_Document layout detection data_
<<<<
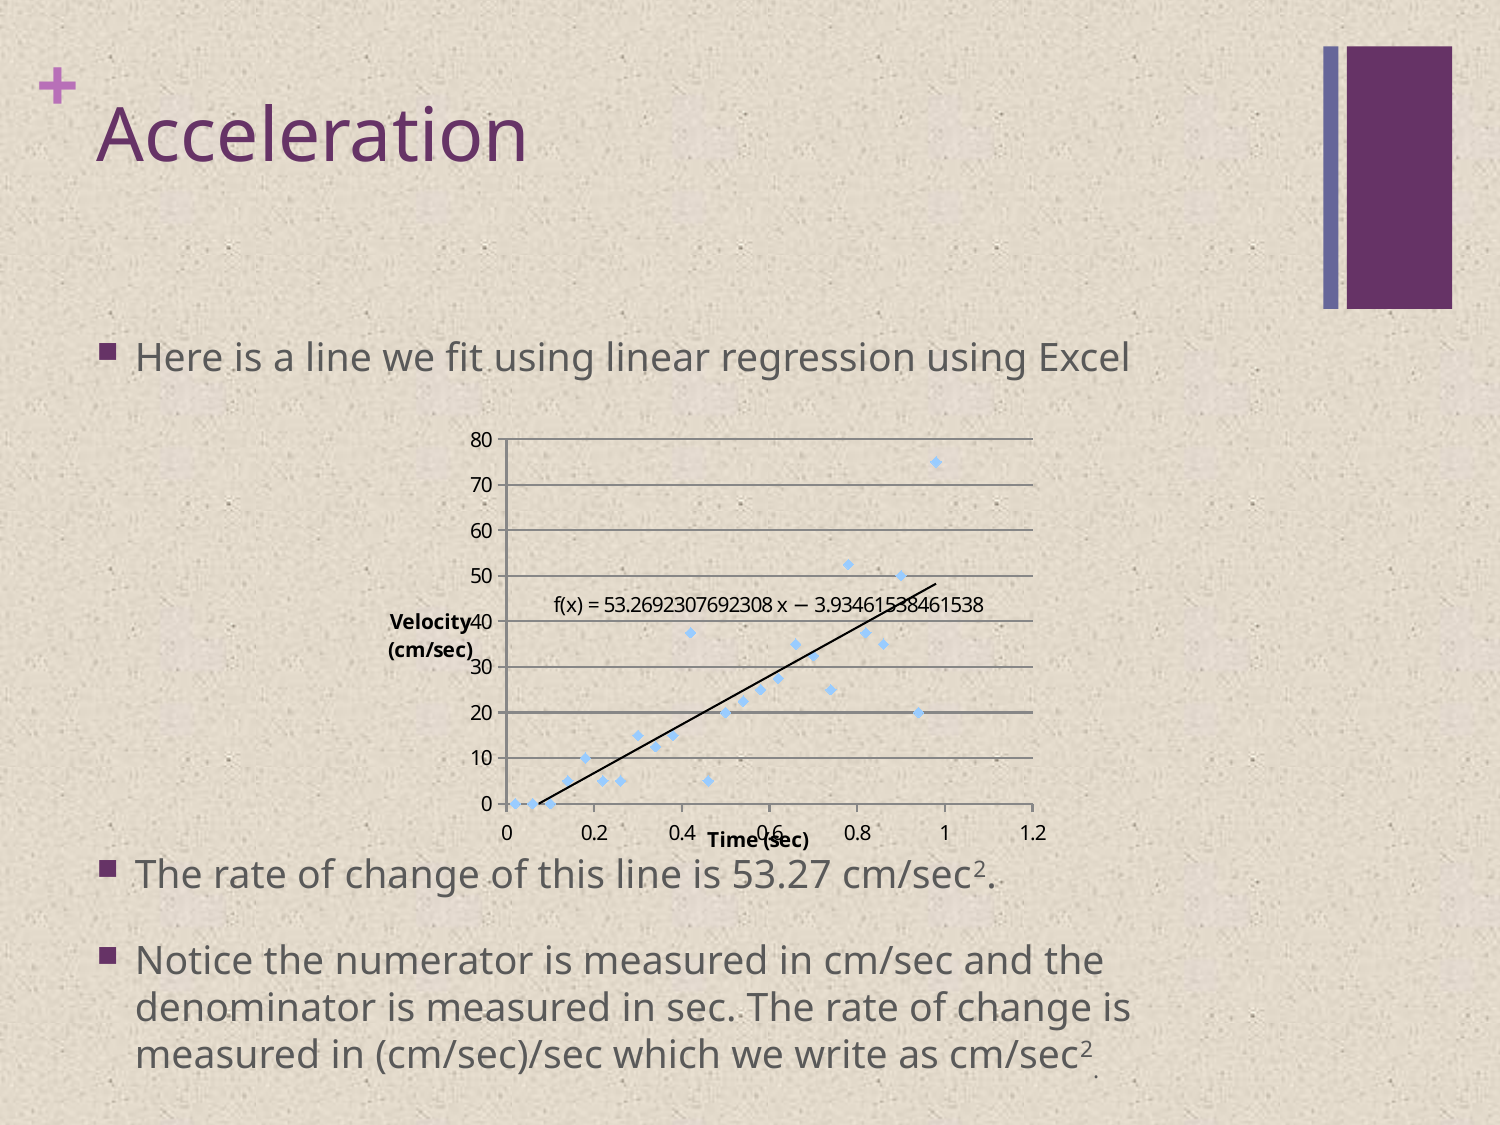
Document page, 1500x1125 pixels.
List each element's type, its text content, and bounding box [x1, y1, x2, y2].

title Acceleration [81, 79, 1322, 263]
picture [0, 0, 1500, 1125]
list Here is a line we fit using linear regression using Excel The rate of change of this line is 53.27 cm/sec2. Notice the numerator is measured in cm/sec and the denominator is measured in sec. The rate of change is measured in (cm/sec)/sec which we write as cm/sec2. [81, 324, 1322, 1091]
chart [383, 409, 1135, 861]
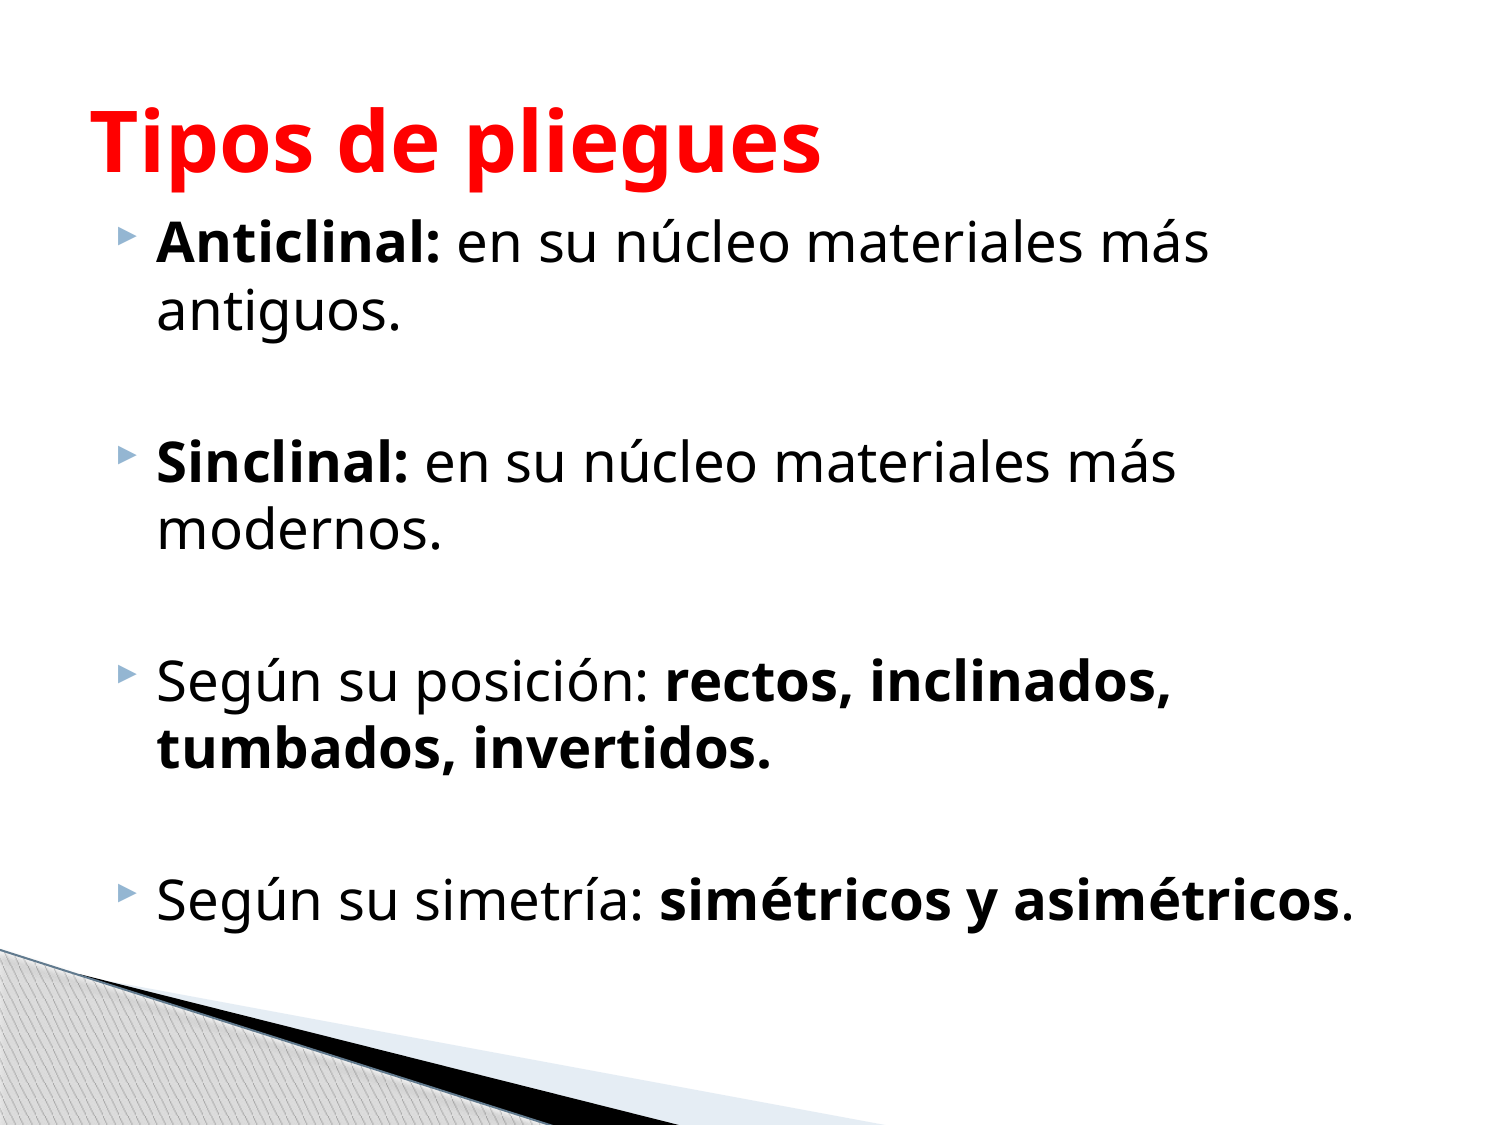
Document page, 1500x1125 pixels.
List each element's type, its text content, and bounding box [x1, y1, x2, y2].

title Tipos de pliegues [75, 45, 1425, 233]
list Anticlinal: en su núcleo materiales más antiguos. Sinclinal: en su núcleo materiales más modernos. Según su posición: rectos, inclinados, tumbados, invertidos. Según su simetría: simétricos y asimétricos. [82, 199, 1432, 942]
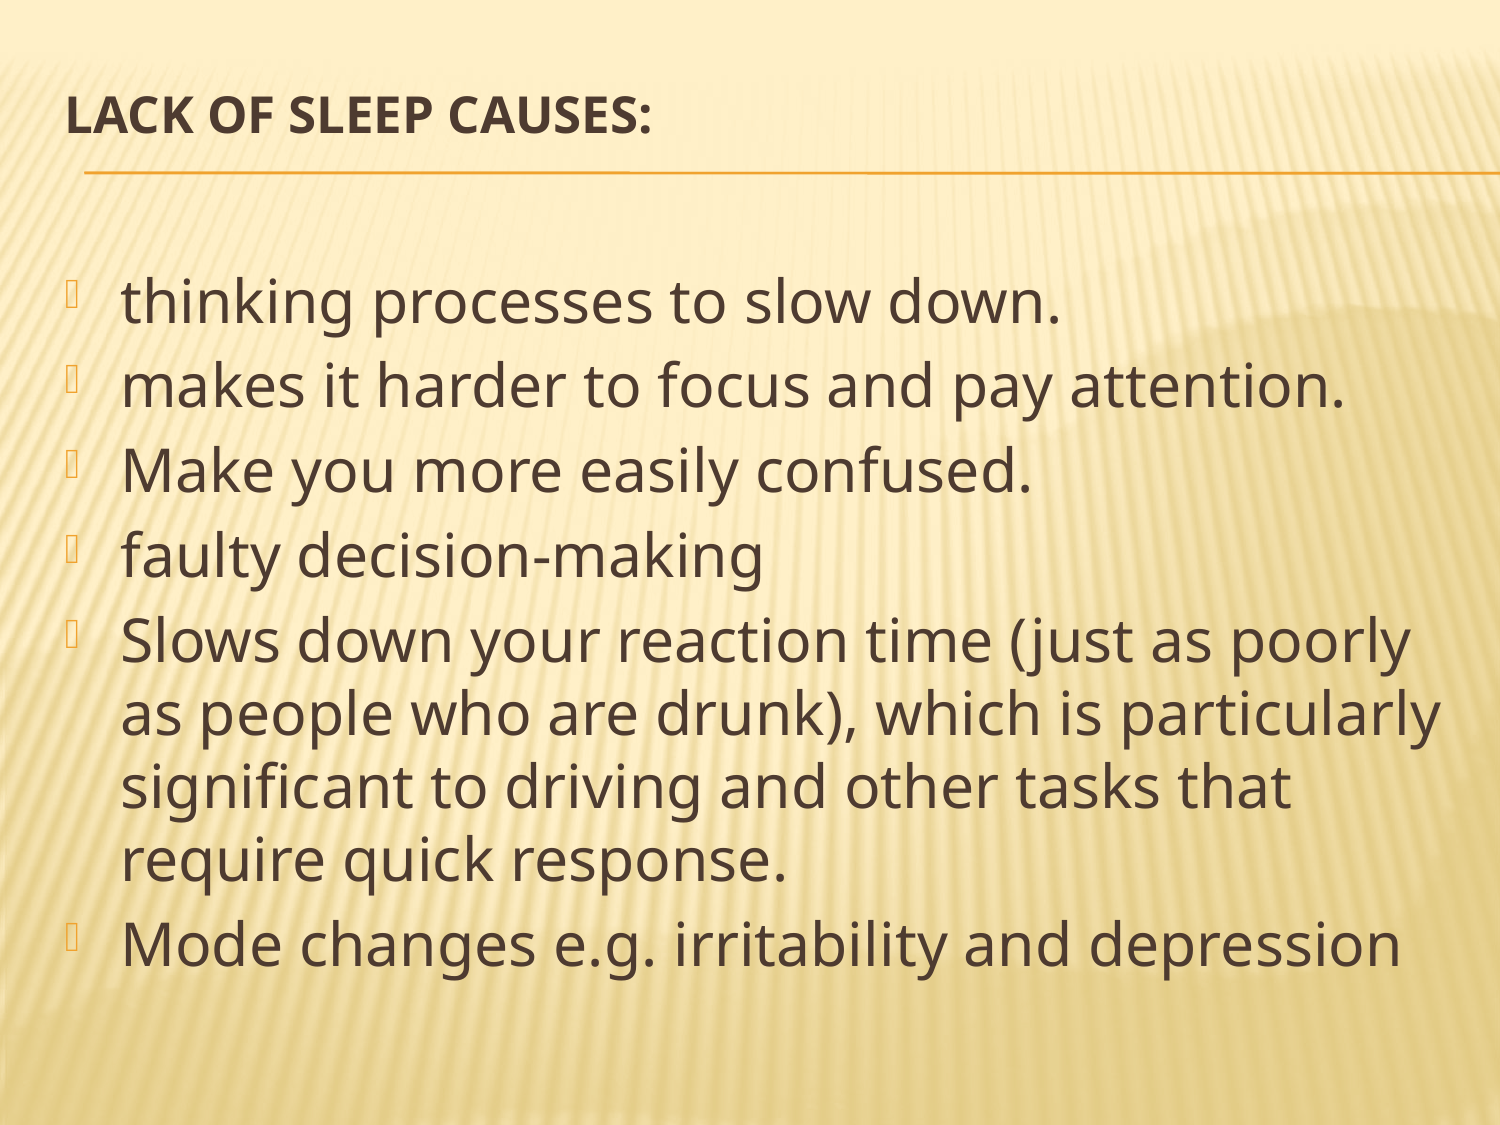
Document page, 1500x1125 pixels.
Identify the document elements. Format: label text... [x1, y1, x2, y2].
>>>>
_TASK DESCRIPTION_
Could you restate all of the data above word for word and skip every picture?

_OUTPUT OF THE EXERCISE_
Document page, 1500x1125 pixels.
List each element's type, its text content, and bounding box [x1, y1, x2, y2].

title Acceleration [81, 79, 1322, 263]
picture [0, 0, 1500, 1125]
list Here is a line we fit using linear regression using Excel The rate of change of this line is 53.27 cm/sec2. Notice the numerator is measured in cm/sec and the denominator is measured in sec. The rate of change is measured in (cm/sec)/sec which we write as cm/sec2. [81, 324, 1322, 1091]
chart [383, 409, 1135, 861]
Document page, 1500x1125 pixels.
List each element's type, its text content, and bounding box [x1, y1, x2, y2].

title Tipos de pliegues [75, 45, 1425, 233]
list Anticlinal: en su núcleo materiales más antiguos. Sinclinal: en su núcleo materiales más modernos. Según su posición: rectos, inclinados, tumbados, invertidos. Según su simetría: simétricos y asimétricos. [82, 199, 1432, 942]
Document page, 1500x1125 pixels.
Identify the document elements. Format: label text... [x1, y1, x2, y2].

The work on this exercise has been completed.